Why did we know this was coming?

Why did we know this was coming?

According to a study published in Circulation: Cardiovascular Quality and Outcomes, the heart risk from Actos is just as great as the risk posed by Avandia. According to a story published today by the Los Angeles Times:

“In the new study reported Monday, a team led by Debra Wertz, an outcomes research manager at HealthCore Inc., the research subsidiary of the health insurance company WellPoint Inc., studied the records of 28,938 clients who took either of the two drugs from 2001 to 2005. They obtained information about health outcomes from the company’s own records and about deaths from the National Death Index, a database administered by the government’s National Center for Health Statistics.

They reported in the journal Circulation: Cardiovascular Quality and Outcomes that, when they accounted for potential confounding effects, including age, gender and prior heart disease, about 4% of each group had a heart attack, heart failure or died. Specifically:

— 96 patients on Avandia suffered a heart attack, compared with 121 on Actos;

— 265 on Avandia suffered heart failure, compared with 243 on Actos;

— 24 on Avandia suffered both heart attack and heart failure, compared with 18 on Actos;

— and 217 on Avandia and 217 on Actos died.

“What distinguishes this latest study from other claims-based analyses is its analysis of death records, which include out-of-hospital deaths,” Wertz said in a statement. The study also followed patients for a longer period of time than earlier studies and the patients were younger, she added. Unlike the earlier studies, however, it did not include strokes in the data, which may account for part of the difference in outcomes.”

Diabetic Investor isn’t surprised by this finding given all that has been discovered regarding Avandia, which like Actos is a TZD. It’s interesting to note that up until this recent study other studies seemed to indicate that Actos did not have the same heart risks as Avandia. This would not be the first, nor will it be the last time, different studies on the same subject come to very different conclusions.

The real question is where do physicians and patients go from here. When the Avandia controversy first came to light many physicians switched their patients from Avandia to Actos, believing that Actos did not carry the same cardiovascular risk as Avandia. Given the attention this study is likely to generate and the fact that Actos had nearly $5 billion in sales, which drug will replace Actos. The most likely candidate has to be Januvia from Merck (NYSE:MRK) and extends Januvia’s streak of good fortune. Never in the history of diabetes drugs, has such a lackluster drug benefited from every possible brake.

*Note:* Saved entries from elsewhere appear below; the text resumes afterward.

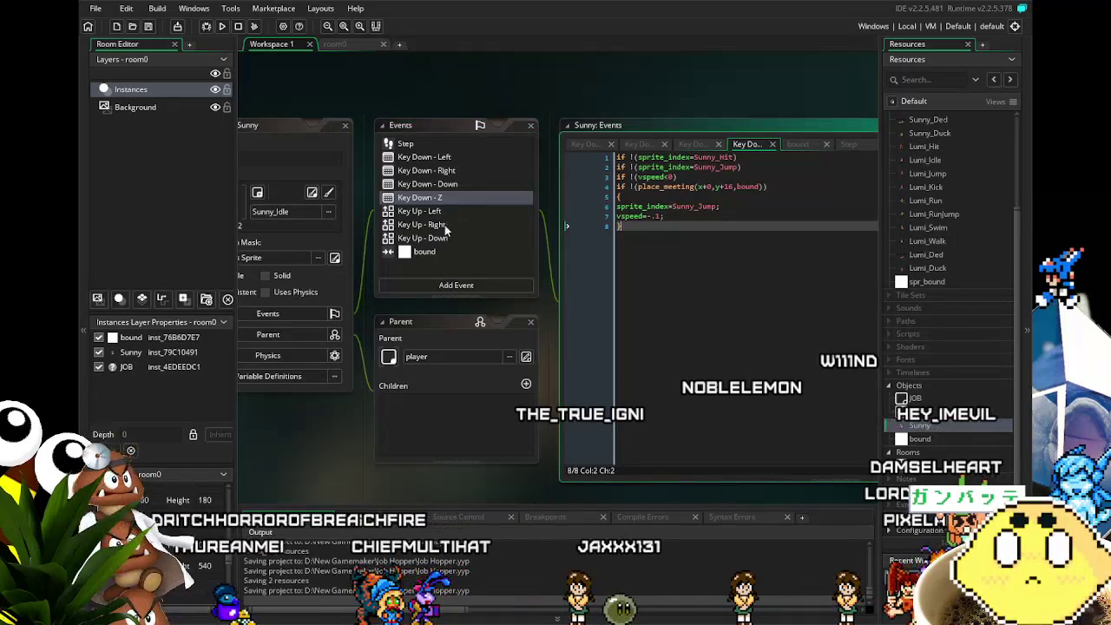
click(446, 285)
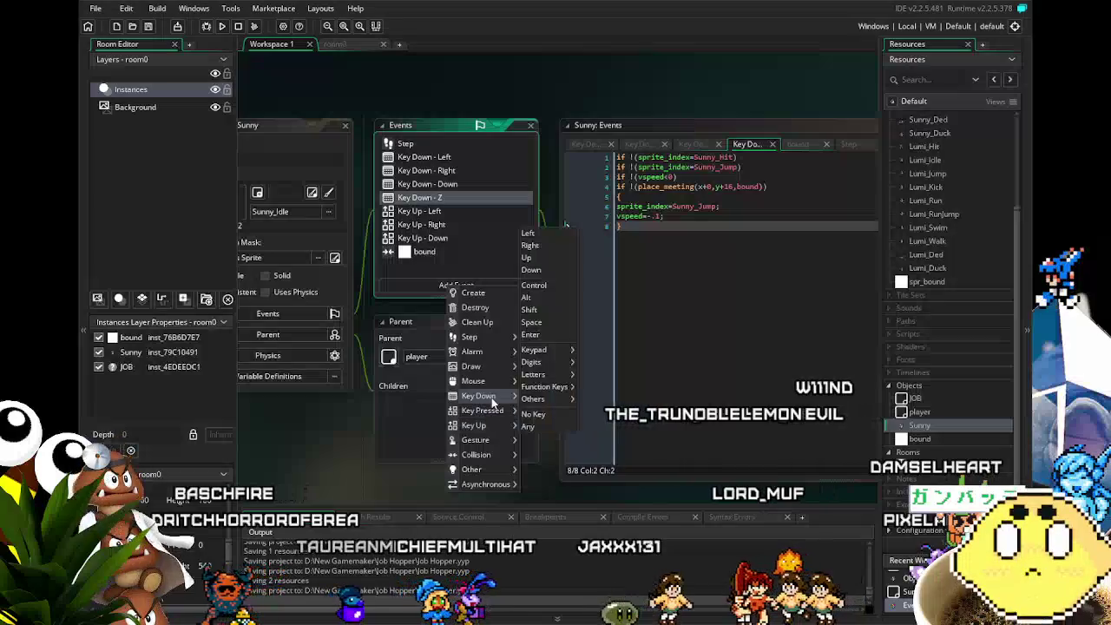
Add a Key Down - Up event to Sunny and start clearing its template comments.
mouse_move(498, 368)
mouse_move(494, 397)
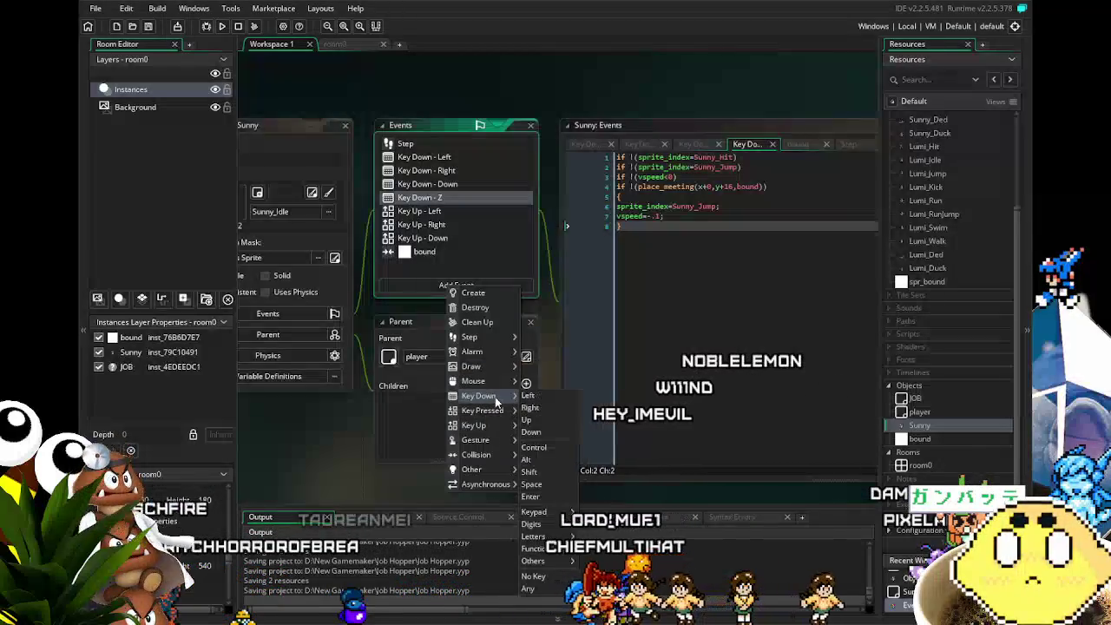
click(540, 416)
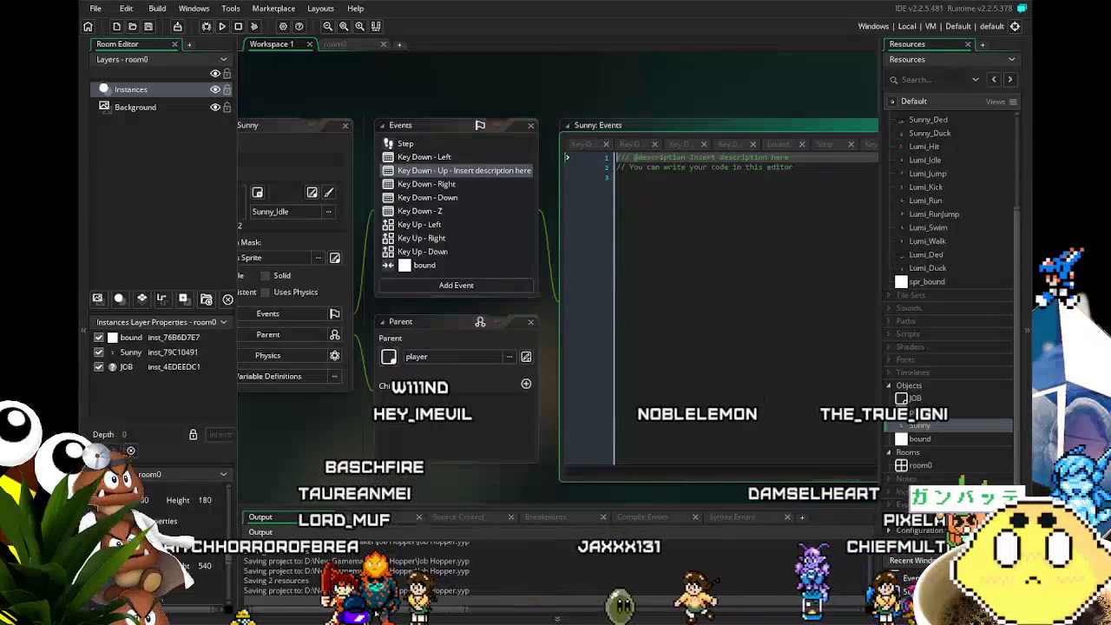
click(646, 365)
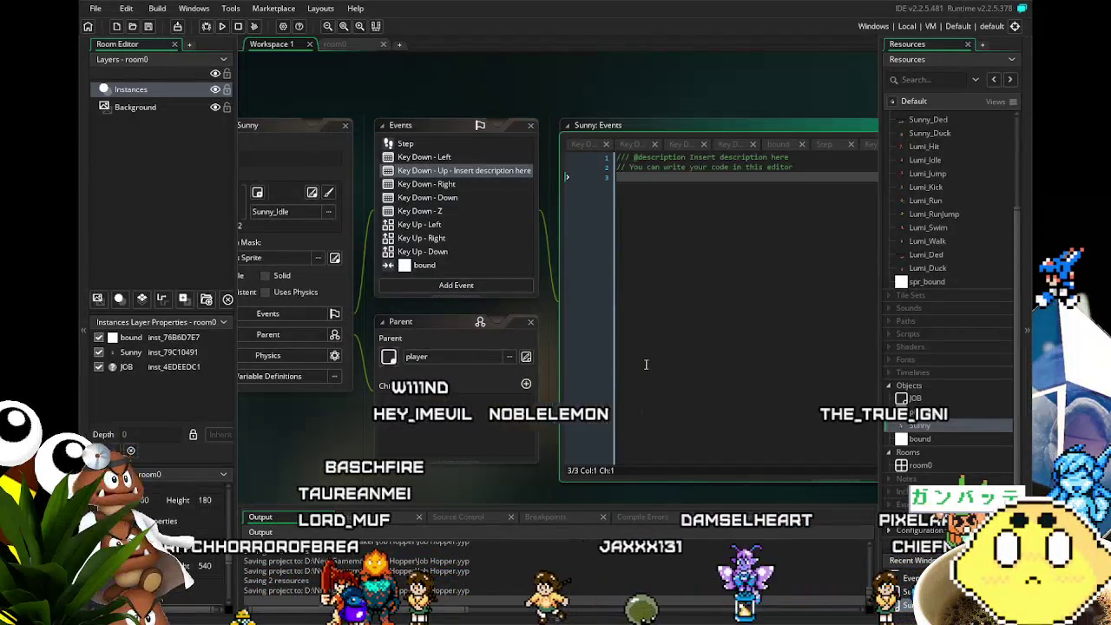
key(BackSpace)
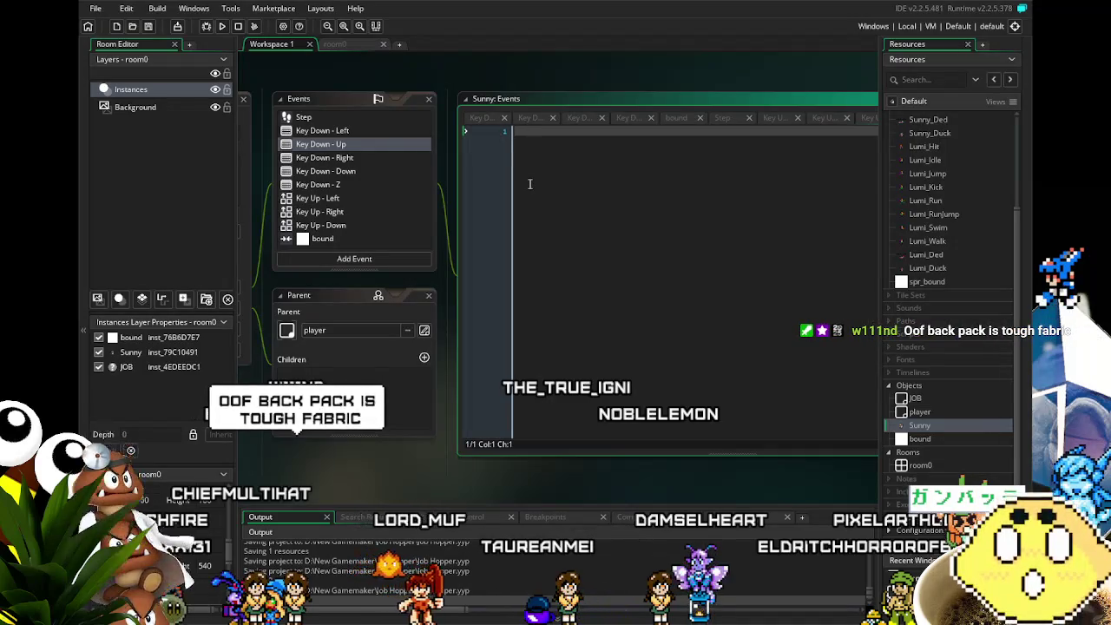
Pan the workspace slightly up-left beside the emptied Key Down - Up code.
drag(554, 217, 531, 206)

Here we are at a time when diabetes is growing at epidemic rates and the options used to treat diabetes are shrinking instead of expanding. At a time when action is needed the FDA continues to make approving new diabetes drugs tougher than ever. Bydureon from Amylin (NASDAQ:AMLN), Lilly (NYSE:LLY) and Alkermes (NASDAQ:ALKS), a drug that could dramatically alter the landscape for treating type 2 diabetes awaits approval delayed not because of anything wrong with the drug, delayed because the FDA has been preoccupied with the Avandia controversy.

One has to wonder with this new study on Actos and all the fuss surrounding Avandia, will the FDA pull both drugs from the market even though a panel voted to keep Avandia on the market. Normally the FDA follows the recommendation of the panel but these are not normal times and the FDA is taking an increasingly conservative stance. The last thing the FDA needs at the moment is more egg on their collective faces.

Whatever the outcome from this most recent piece of news and the controversy it will surly generate, once again everyone will ignore one central over-riding fact; nearly two-thirds of all patients are not properly controlling their diabetes. Diabetes is no longer just a healthcare crisis and has become a major economic crisis and at time when we need more tools to fight diabetes, the exact opposite is happening. How the FDA can sit around and watch this happen is unbelievable.

The bottom line here is thousands will suffer needlessly because the agency failed to act decisively. They allowed the Avandia controversy to consume the agency and now have another problem on their hands. How many diabetics must suffer before the FDA wakes up and sees what’s going on in the real world?